Le showrunner (également réalisateur de deux épisodes) traite en effet l’image en coloriste, se soustrayant à toute forme de naturalisme. La série est rythmée par des propositions chromatiques radicales et éminemment psychologiques. Ainsi, le rouge, qui n’est utilisé sur aucun vêtement, est la couleur dominante du bureau du Dr Hanover. L’immense moquette écarlate crée une ambiance inconfortable, figurant les souvenirs traumatiques et sanglants avec lesquels doit vivre ce personnage. Toute la direction artistique est à l’avenant de ce décor superbe et monumental. Mention spéciale aux costumes, eux aussi très hitchcockiens, et qui sont autant d’indication de l’état mental des protagonistes.

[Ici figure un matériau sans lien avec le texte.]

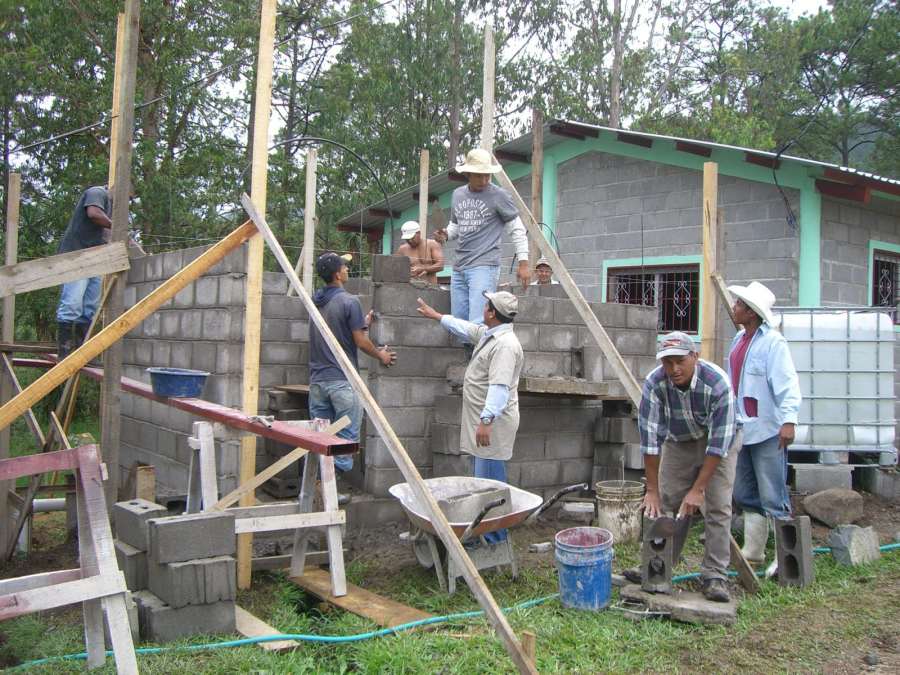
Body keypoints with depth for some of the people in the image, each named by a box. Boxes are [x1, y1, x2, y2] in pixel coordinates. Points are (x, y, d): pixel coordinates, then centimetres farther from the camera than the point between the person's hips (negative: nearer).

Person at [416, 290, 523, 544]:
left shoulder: (505, 344, -19)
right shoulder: (487, 334, 14)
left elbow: (499, 387, -27)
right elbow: (465, 328, 34)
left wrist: (486, 421, -31)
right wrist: (435, 315, 42)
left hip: (493, 422, -11)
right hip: (483, 419, 11)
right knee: (481, 478, 16)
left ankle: (494, 538, -1)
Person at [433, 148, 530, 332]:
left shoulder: (499, 196, -3)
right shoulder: (458, 194, 14)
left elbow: (517, 229, 1)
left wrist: (523, 262, -4)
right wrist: (445, 234, 3)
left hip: (485, 267, -7)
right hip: (459, 268, 7)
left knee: (477, 324, -17)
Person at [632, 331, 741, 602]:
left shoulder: (717, 383, -34)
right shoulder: (655, 383, -27)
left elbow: (719, 442, -31)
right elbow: (650, 437, -24)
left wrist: (698, 489, -30)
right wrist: (652, 490, -23)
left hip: (719, 440, -2)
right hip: (678, 441, 3)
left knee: (718, 507, -10)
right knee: (669, 504, 2)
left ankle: (714, 575, -3)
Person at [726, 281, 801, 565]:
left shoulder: (773, 342, -14)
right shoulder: (739, 339, 12)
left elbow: (787, 383, -22)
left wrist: (789, 419, -31)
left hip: (767, 430, -9)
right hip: (742, 429, 9)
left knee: (773, 498, -4)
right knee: (746, 496, 15)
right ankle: (752, 552, 26)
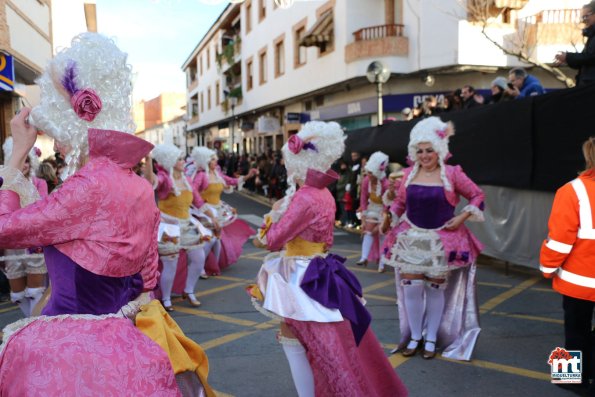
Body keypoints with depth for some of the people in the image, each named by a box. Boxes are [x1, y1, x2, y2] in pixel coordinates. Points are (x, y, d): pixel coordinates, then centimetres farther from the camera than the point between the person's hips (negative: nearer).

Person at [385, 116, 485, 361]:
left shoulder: (452, 173, -8)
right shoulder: (409, 173, 2)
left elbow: (477, 196, 1)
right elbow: (400, 203, 12)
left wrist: (462, 217, -8)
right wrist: (388, 217, -3)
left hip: (441, 240, -2)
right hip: (412, 238, 3)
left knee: (435, 288, 7)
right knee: (411, 287, 1)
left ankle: (431, 338, 24)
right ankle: (414, 336, 20)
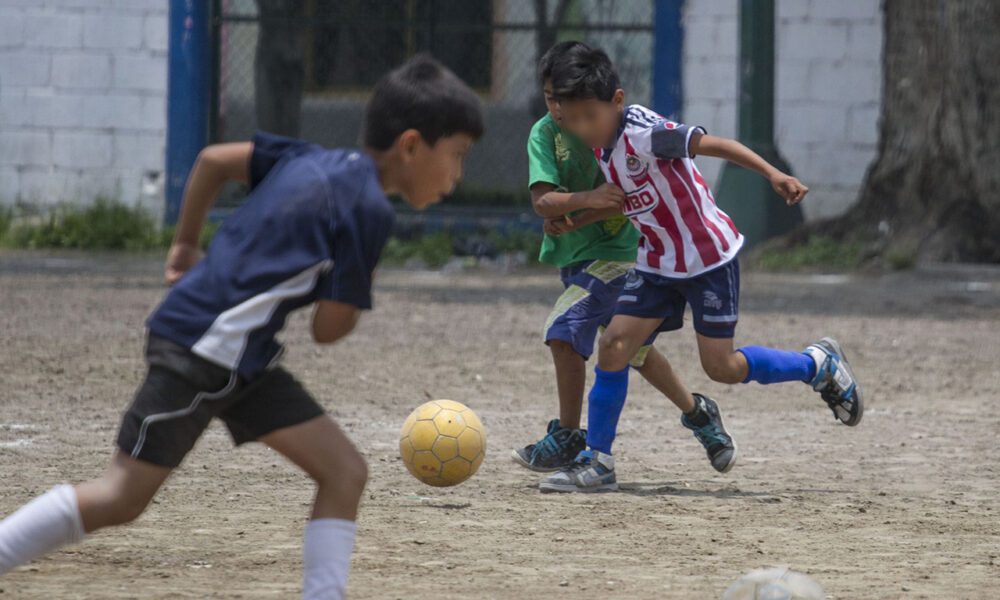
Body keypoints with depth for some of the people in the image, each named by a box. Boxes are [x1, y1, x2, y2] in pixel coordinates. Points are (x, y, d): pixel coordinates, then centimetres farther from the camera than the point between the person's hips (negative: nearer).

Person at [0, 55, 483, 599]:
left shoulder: (316, 161, 11)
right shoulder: (369, 209, -13)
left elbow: (214, 160, 15)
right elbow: (329, 328, -11)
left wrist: (184, 246, 25)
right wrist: (355, 290, 10)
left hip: (244, 361, 10)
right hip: (204, 349, -10)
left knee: (344, 472, 3)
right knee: (120, 499, -5)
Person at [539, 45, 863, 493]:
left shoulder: (643, 133, -25)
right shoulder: (602, 144, 1)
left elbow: (715, 145, -32)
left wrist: (773, 175, -43)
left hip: (709, 257, -8)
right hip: (657, 264, 8)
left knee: (722, 367, -2)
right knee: (614, 346, -4)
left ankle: (819, 364, 21)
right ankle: (596, 461, 3)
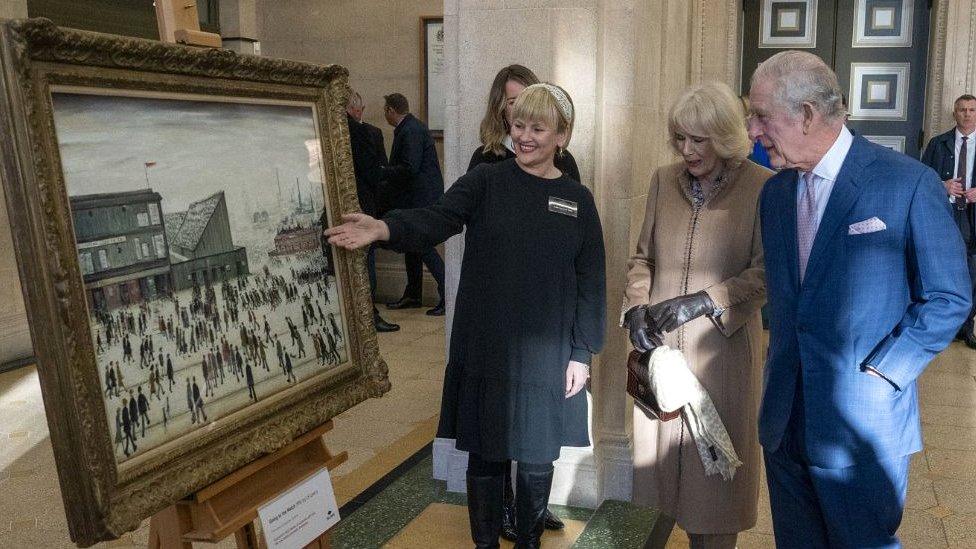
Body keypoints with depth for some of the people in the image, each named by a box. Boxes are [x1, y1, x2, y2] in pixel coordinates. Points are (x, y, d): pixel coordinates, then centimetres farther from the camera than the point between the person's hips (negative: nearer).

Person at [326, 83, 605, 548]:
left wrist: (582, 353, 0)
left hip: (547, 355, 1)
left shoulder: (577, 200, 2)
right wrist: (383, 228, -38)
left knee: (536, 458, 13)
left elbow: (590, 282, 3)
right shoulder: (485, 181, -2)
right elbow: (437, 219, -19)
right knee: (485, 454, 10)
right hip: (485, 350, -1)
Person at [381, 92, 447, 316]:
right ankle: (412, 295, 25)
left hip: (421, 198, -11)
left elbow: (410, 168, -23)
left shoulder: (411, 131, -17)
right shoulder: (410, 128, 14)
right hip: (415, 198, 11)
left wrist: (382, 172, -12)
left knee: (423, 245, -8)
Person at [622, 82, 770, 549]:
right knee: (669, 446, 14)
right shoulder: (663, 180, 4)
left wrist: (700, 302, -19)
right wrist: (636, 308, -5)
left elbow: (764, 274, -10)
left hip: (722, 349, -4)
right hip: (661, 344, 4)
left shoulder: (761, 187, -10)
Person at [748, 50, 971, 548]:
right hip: (785, 422, 5)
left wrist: (879, 374, -13)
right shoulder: (774, 193, 6)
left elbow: (949, 299, -8)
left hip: (862, 429, -5)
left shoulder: (910, 184, -12)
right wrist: (782, 367, 6)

Notons au casting la présence de la trop rare Sharon Stone dans le rôle d’une mère vengeresse, et la maîtrise magnifique de Sarah Paulson, capable d’émouvoir en un regard. Plus qu’une comédienne, l’actrice fétiche de Ryan Murphy, qui devrait passer à la réalisation avec le spin-off annoncé d’American Horror Story, forme avec lui, œuvre après œuvre, un duo créatif passionnant.